If supermarkets are the engine behind Foodsavers, the Restorestjes scheme is the result of a partnership with local restaurants to create lunchboxes with their food leftovers. Over the past five years, 180 local eateries have taken part in Restorestjes and handed out 71,000 doggie bags.

Food surplus distribution at Foodsavers. Photo by: City of Ghent

Bearing fruit

Managing Ghent en Garde’s many limbs is crucial to its success.

The project’s initiatives all come together under the direction of the Food Council – a body comprising farmers, entrepreneurs, civil society members and researchers who meet three times a year to offer guidance, advice and recommendations on pursuing new directions.

Mayor Mathias De Clercq says the project’s driving force are the people of Ghent. “We don’t want to act for, or on behalf of our citizens. We want to act with them”, he explains.

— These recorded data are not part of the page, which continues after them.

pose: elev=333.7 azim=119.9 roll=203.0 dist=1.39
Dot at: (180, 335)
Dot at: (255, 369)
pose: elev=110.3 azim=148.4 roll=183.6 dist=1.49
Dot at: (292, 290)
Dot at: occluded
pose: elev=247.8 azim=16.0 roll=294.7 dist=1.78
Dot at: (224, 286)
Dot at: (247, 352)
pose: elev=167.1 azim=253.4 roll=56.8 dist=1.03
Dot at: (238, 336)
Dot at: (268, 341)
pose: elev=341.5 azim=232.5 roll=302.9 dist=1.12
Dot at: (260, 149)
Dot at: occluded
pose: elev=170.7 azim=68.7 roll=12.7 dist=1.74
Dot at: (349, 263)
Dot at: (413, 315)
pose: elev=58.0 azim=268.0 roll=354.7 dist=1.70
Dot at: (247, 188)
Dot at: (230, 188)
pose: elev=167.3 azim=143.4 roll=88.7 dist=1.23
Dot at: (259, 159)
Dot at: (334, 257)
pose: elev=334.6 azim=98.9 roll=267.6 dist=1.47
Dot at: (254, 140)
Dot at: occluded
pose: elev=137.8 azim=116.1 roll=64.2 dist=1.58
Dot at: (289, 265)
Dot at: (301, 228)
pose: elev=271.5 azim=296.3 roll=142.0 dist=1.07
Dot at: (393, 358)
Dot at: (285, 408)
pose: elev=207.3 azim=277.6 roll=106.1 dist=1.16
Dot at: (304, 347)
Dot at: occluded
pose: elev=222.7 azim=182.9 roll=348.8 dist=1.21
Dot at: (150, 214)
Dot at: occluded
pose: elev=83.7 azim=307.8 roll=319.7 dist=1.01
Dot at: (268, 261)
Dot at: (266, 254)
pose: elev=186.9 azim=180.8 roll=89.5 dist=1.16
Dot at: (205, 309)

A portion of the Food Council’s budget is allocated to research into food systems innovation, setting the stage for further growth.

Communication and citizens’ engagement have given the scheme an added push: hundreds of citizens and organisations have taken part in Ghent en Garde-led events, workshops and public consultations. The conversation continues to flow on the project’s online platform with the participation of 50,000 people and 1,000 food initiatives.

This multi-layered effort is yielding results, according to Ghent officials: achievements include a reduction of food waste, better access to fresh meals for poorer people, a 7% increase in the number of vegetarians,  and more sustainable and healthy meals available to thousands of students.

Vanier project participants. Photo by: City of Ghent

Tackling future urban challenges

Over the past couple of years, success has mixed with challenges brought on by the Covid19 pandemic. Faced with this unexpected test, the Food Council has adapted Ghent en Garde to respond to the new circumstances. For example, after the pandemic imposed the closure of local markets, Ghent en Garde assisted farmers in switching to a take-away distribution model and directed budget funds to support local producers so that they could remain in business.

With United Nations experts predicting that cities will witness a demographic boom by 2050, controlling city residents’ dietary patterns is key to lessening the environmental impact of the food they consume. In this respect, Ghent en Garde can be adopted as a paradigm for future urban sustainable food initiatives elsewhere in the world.

Outside Belgium’s borders, people have been taking notes: in early November, Ghent en Garde was awarded the top prize at the Eurocities 2021 Awards in Leipzig for the “From farm to fork” category. In 2019, the programme won the UN Global Climate Action prize and the previous year the Transformative Action award assigned by the European branch of Local Governments for Sustainability (ICLEI).